The Welcome Center will include a large lobby for groups to gather and a theater for video presentations to kick off tours.

With firmer designs in place, the construction timeline has been pushed back, with a groundbreaking targeted for the fourth quarter of 2017 and a completion goal of late 2018, Thompson said. Initially, UWM planned to open the Lubar Center in late 2017 or early 2018.

The size of the center also has been reduced, from 28,000 to 24,000 square feet. It will be comparable in size to the university’s innovation accelerator at its Innovation Campus in Wauwatosa.

The Lubar Center will act as a hub for UWM’s entrepreneurial programs, classes and initiatives for undergraduate and graduate students and also will cater to startup companies in southeastern Wisconsin. While its brick-and-mortar home isn’t yet constructed, the entity is already integrating its programs on campus.

The Lubar Center will serve as an umbrella for several existing programs, such as the UWM Student Startup Challenge, a revamped version of which begins this month, and the Fresh Ideas campaign, which aims to increase awareness of entrepreneurial programming throughout the campus community.

Fresh Ideas targets freshmen and sophomores, offering modules in their seminars to engage them earlier in their college careers, Thompson said. The fall 2015 campaign generated more than 100 submissions for products, service improvements and visions for UWM in 2025.

Innovation Corps, another program to be housed in the Lubar Center, helps faculty and student teams analyze markets for new technologies, he said. The four-week workshop, held in partnership with four other Milwaukee universities, aims to help participants apply for grants or learn customer discovery methodology. It was launched last year.

“We’re developing an array of programming and the programming is designed to target students in many disciplines, as well as at many levels,” Thompson said. “We’re developing things that cut across many academic units.”

Jendusa, a UWM alumnus and founder of New Berlin-based aviation company Emteq Inc., said he was attracted to UWM’s plan to integrate an entrepreneurial mindset into the process and culture across disciplines at the university, rather than just helping students launch businesses. He also wanted to help create jobs in the region.

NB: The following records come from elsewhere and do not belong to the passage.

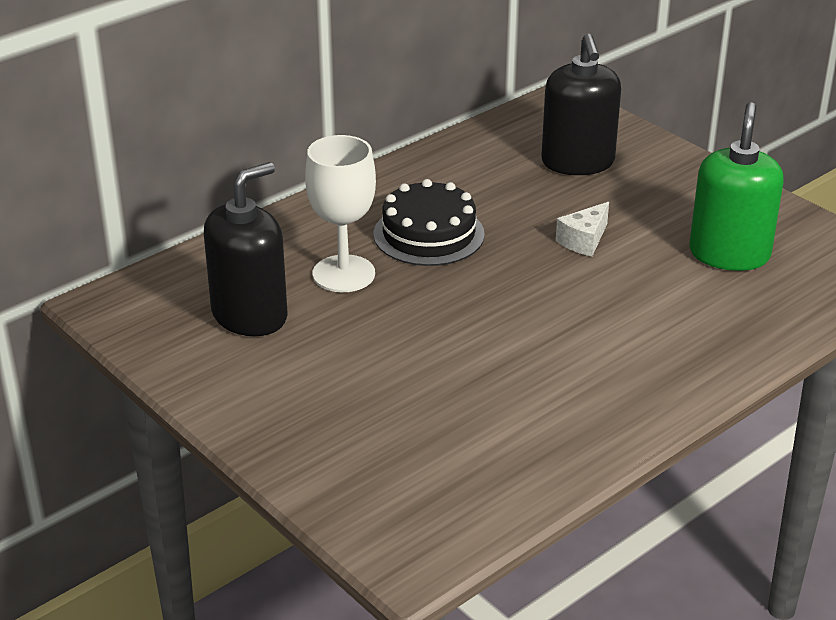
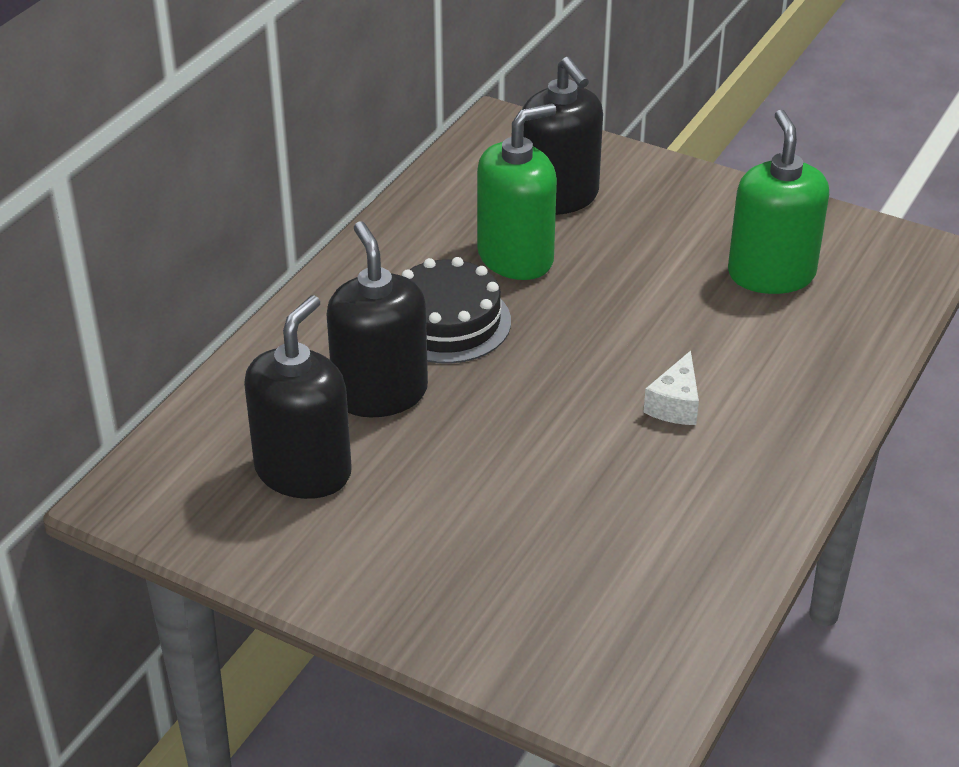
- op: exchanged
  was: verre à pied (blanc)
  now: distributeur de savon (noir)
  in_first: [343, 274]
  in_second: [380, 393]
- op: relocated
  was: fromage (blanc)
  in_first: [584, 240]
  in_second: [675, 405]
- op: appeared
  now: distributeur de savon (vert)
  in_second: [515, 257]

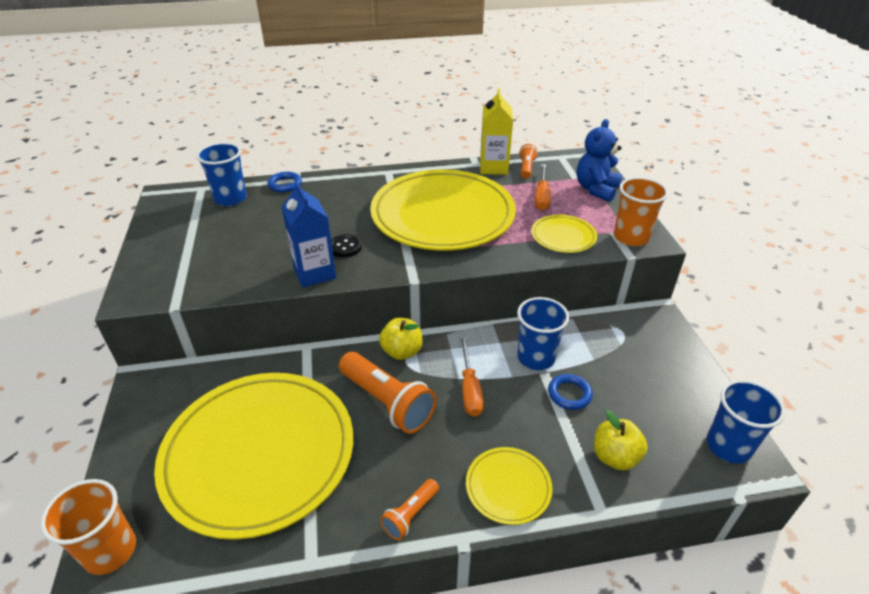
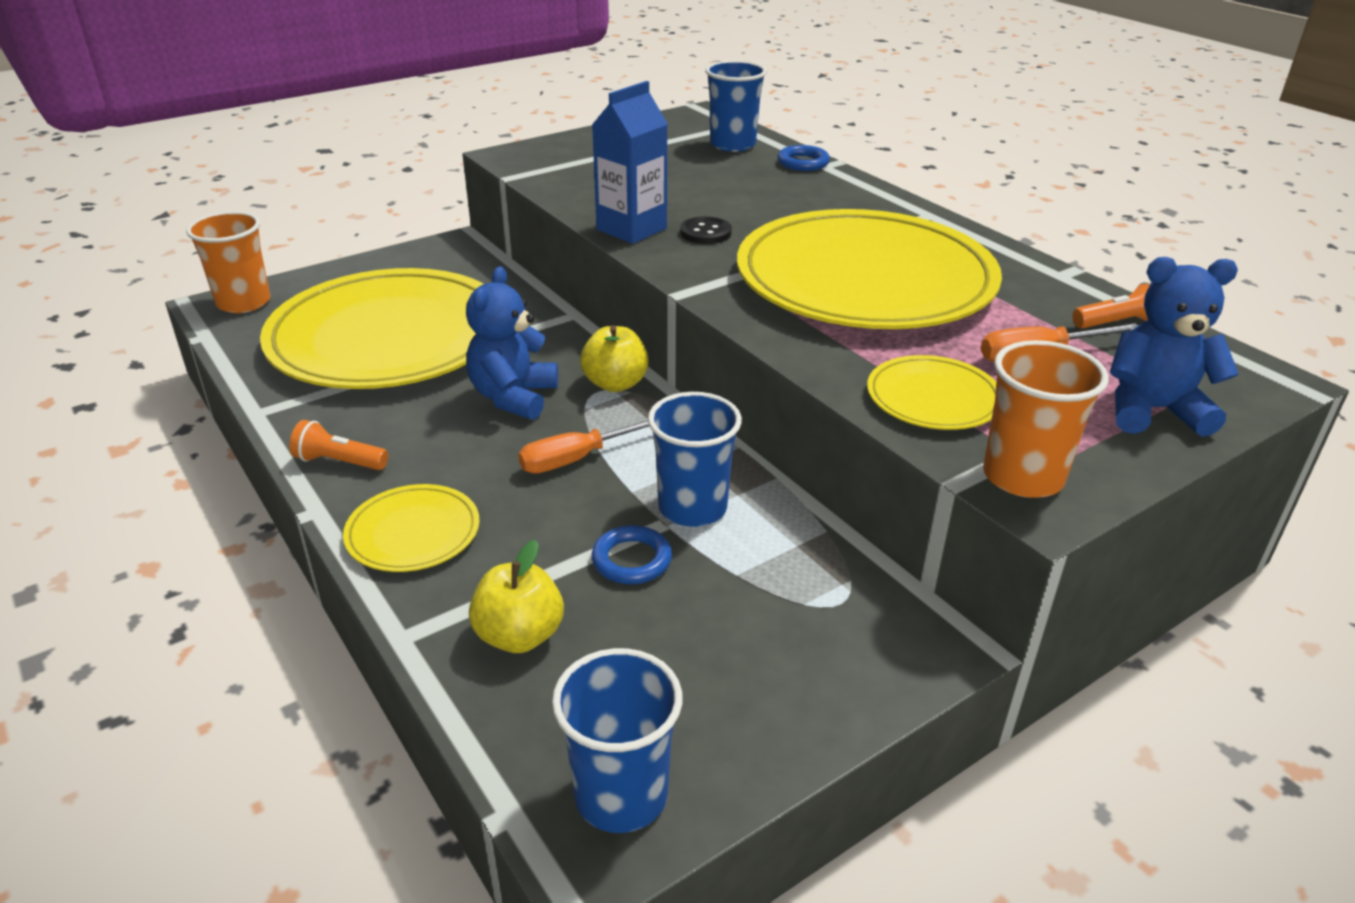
- op: missing
  was: brique de lait (jaune)
  in_first: [493, 167]
- op: exchanged
  was: lampe de poche (orange)
  now: ours en peluche (bleu)
  in_first: [387, 402]
  in_second: [513, 397]

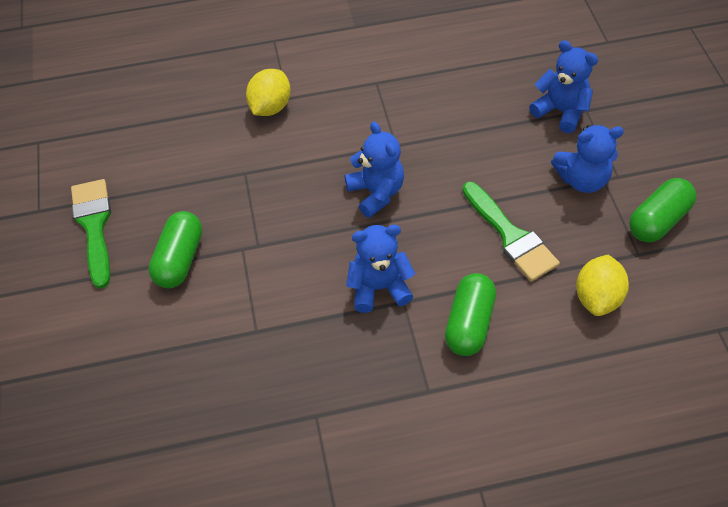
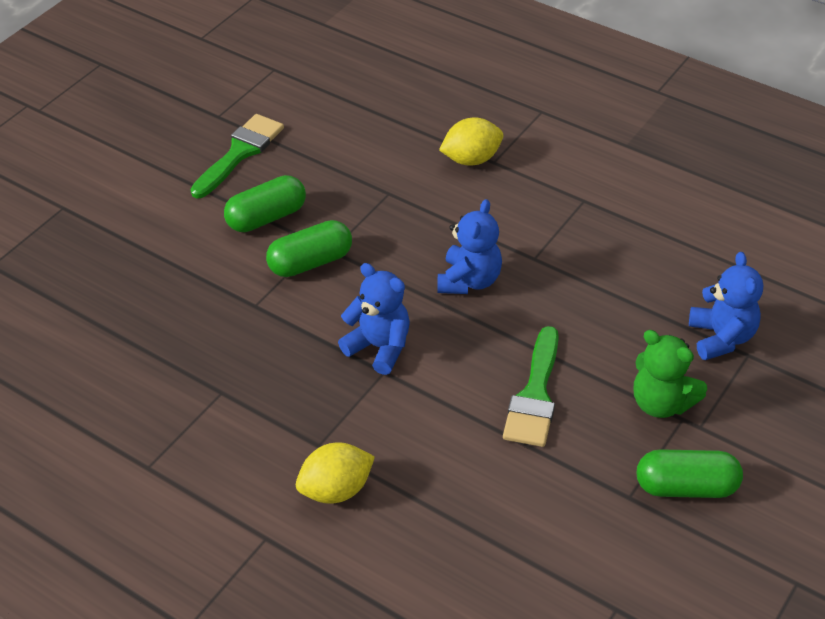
- op: colour
  was: ours en peluche (bleu)
  now: ours en peluche (vert)
  in_first: [582, 179]
  in_second: [661, 403]
- op: relocated
  was: citron (jaune)
  in_first: [597, 297]
  in_second: [336, 490]
- op: relocated
  was: gélule (vert)
  in_first: [469, 323]
  in_second: [310, 262]

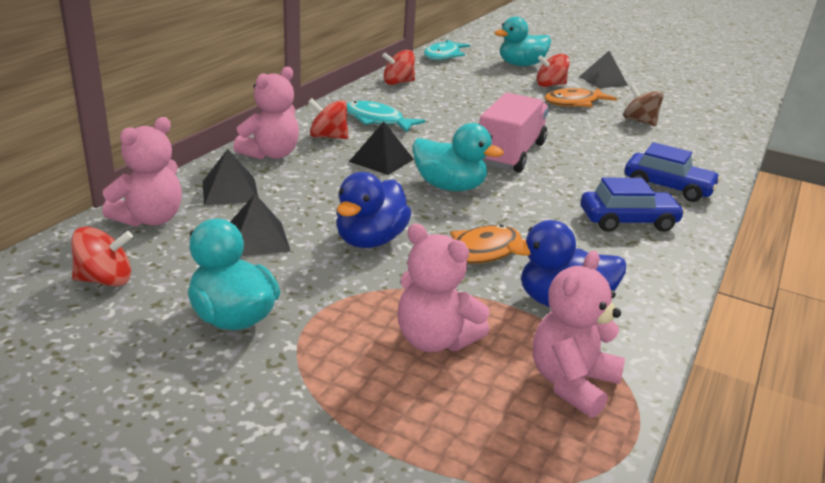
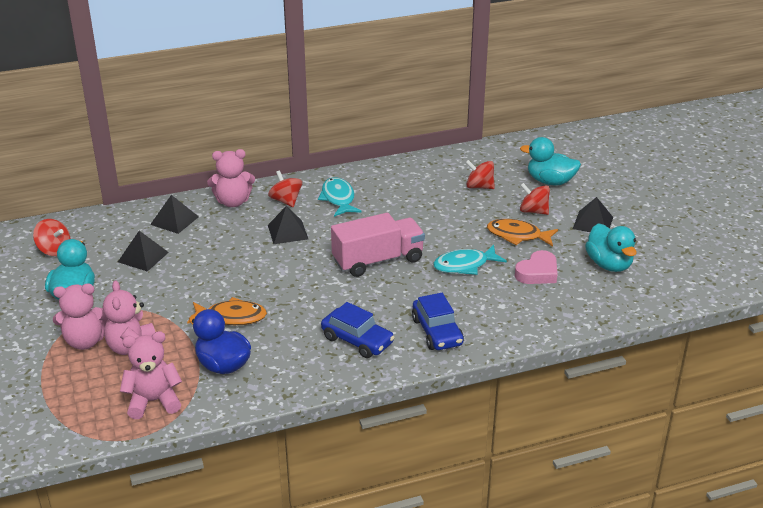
- op: relocated
  was: poisson (turquoise)
  in_first: [443, 56]
  in_second: [464, 265]
- op: relocated
  was: toupie (rouge)
  in_first: [398, 83]
  in_second: [479, 186]
- op: exchanged
  was: toupie (marron)
  now: cœur (rose)
  in_first: [639, 121]
  in_second: [537, 272]
- op: relocated
  was: ours en peluche (rose)
  in_first: [150, 219]
  in_second: [85, 341]
- op: relocated
  was: canard (turquoise)
  in_first: [449, 187]
  in_second: [609, 264]
- op: missing
  was: canard (bleu)
  in_first: [370, 240]

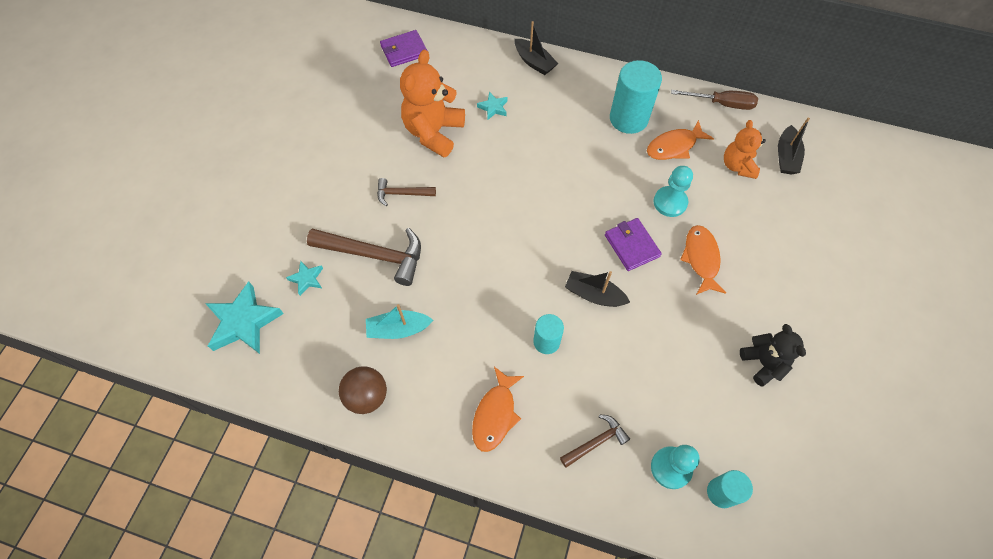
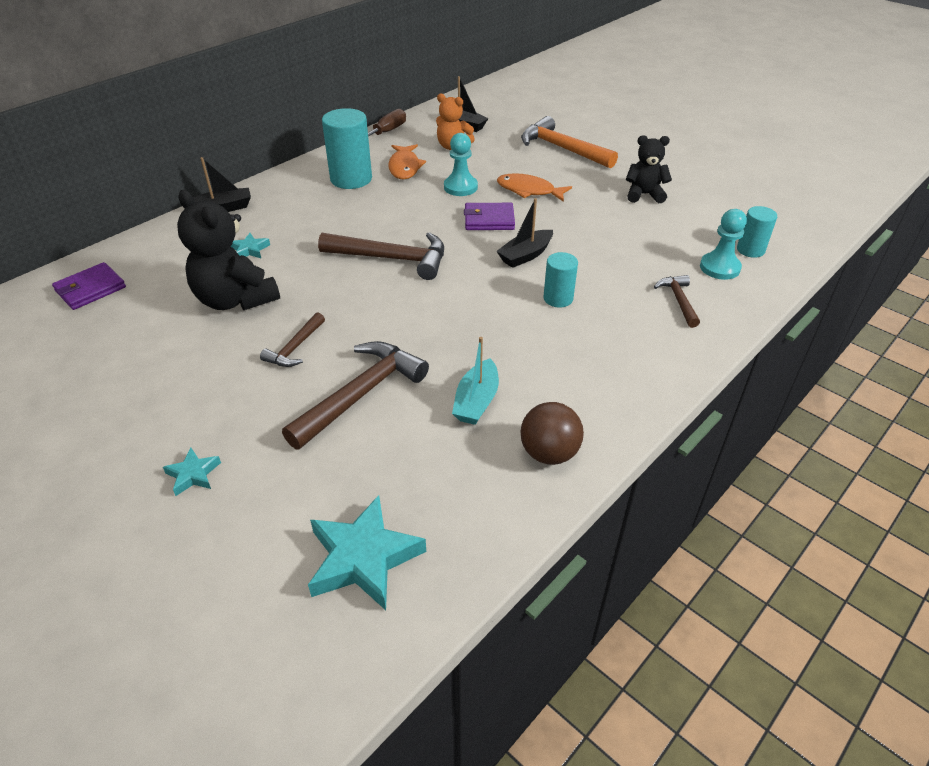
- op: spun
  was: portefeuille (violet)
  in_first: [404, 50]
  in_second: [90, 289]
  clockwise: 45
- op: colour
  was: ours en peluche (orange)
  now: ours en peluche (noir)
  in_first: [433, 132]
  in_second: [235, 300]
- op: relocated
  was: étoile (turquoise)
  in_first: [307, 279]
  in_second: [193, 474]
- op: missing
  was: poisson (orange)
  in_first: [495, 414]
- op: appeared
  now: marteau (orange)
  in_second: [562, 149]
- op: appeared
  now: marteau (marron)
  in_second: [392, 259]

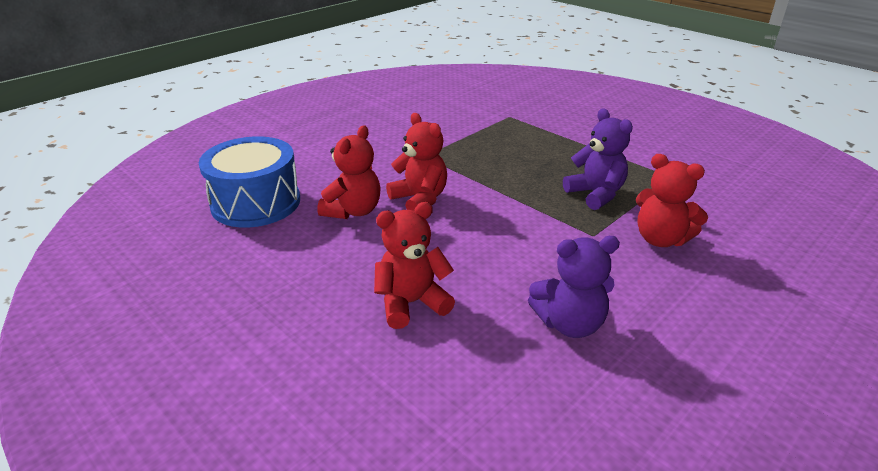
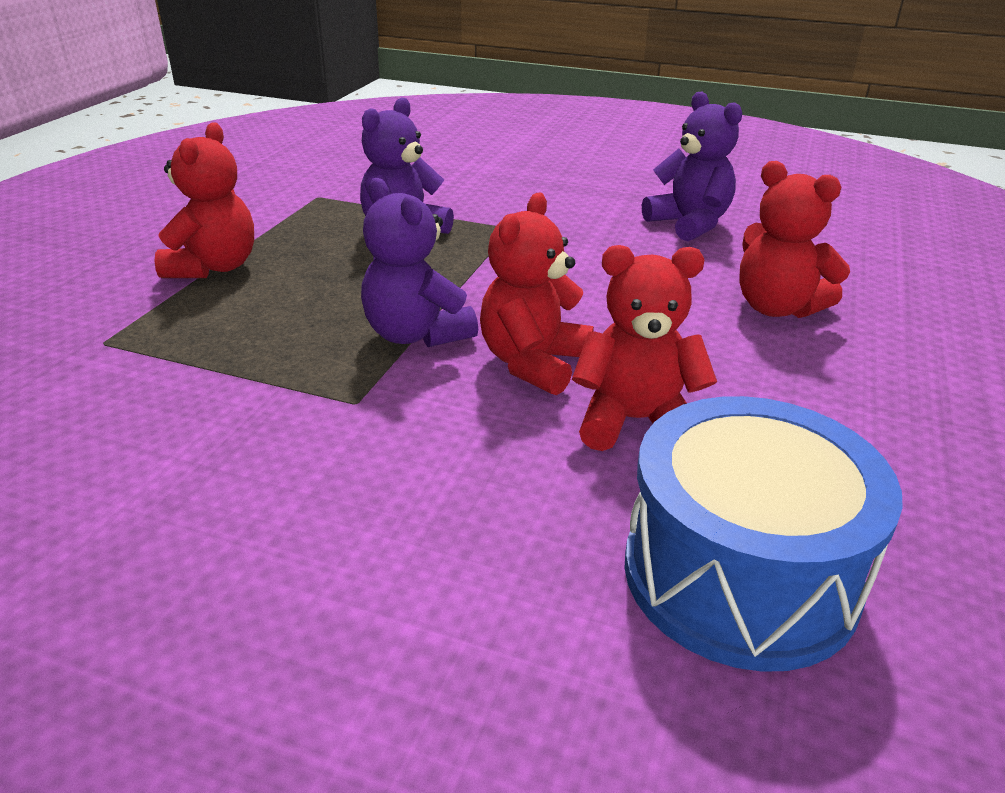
- op: relocated
  was: ours en peluche (rouge)
  in_first: [660, 239]
  in_second: [214, 267]
- op: appeared
  now: ours en peluche (violet)
  in_second: [416, 334]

“The biggest thing is southeast Wisconsin and growing the region. UWM, being an urban school, being a (university) where most of the kids stay in the state to work,” Jendusa said.

Jendusa, who sold Emteq in 2014, is now running consulting firm Stuck LLC to assist entrepreneurs in solving business obstacles, and is investing money and acquiring businesses through the venture with Stuck Fund I. He said he hopes to be involved in directly working with students at the Lubar Center.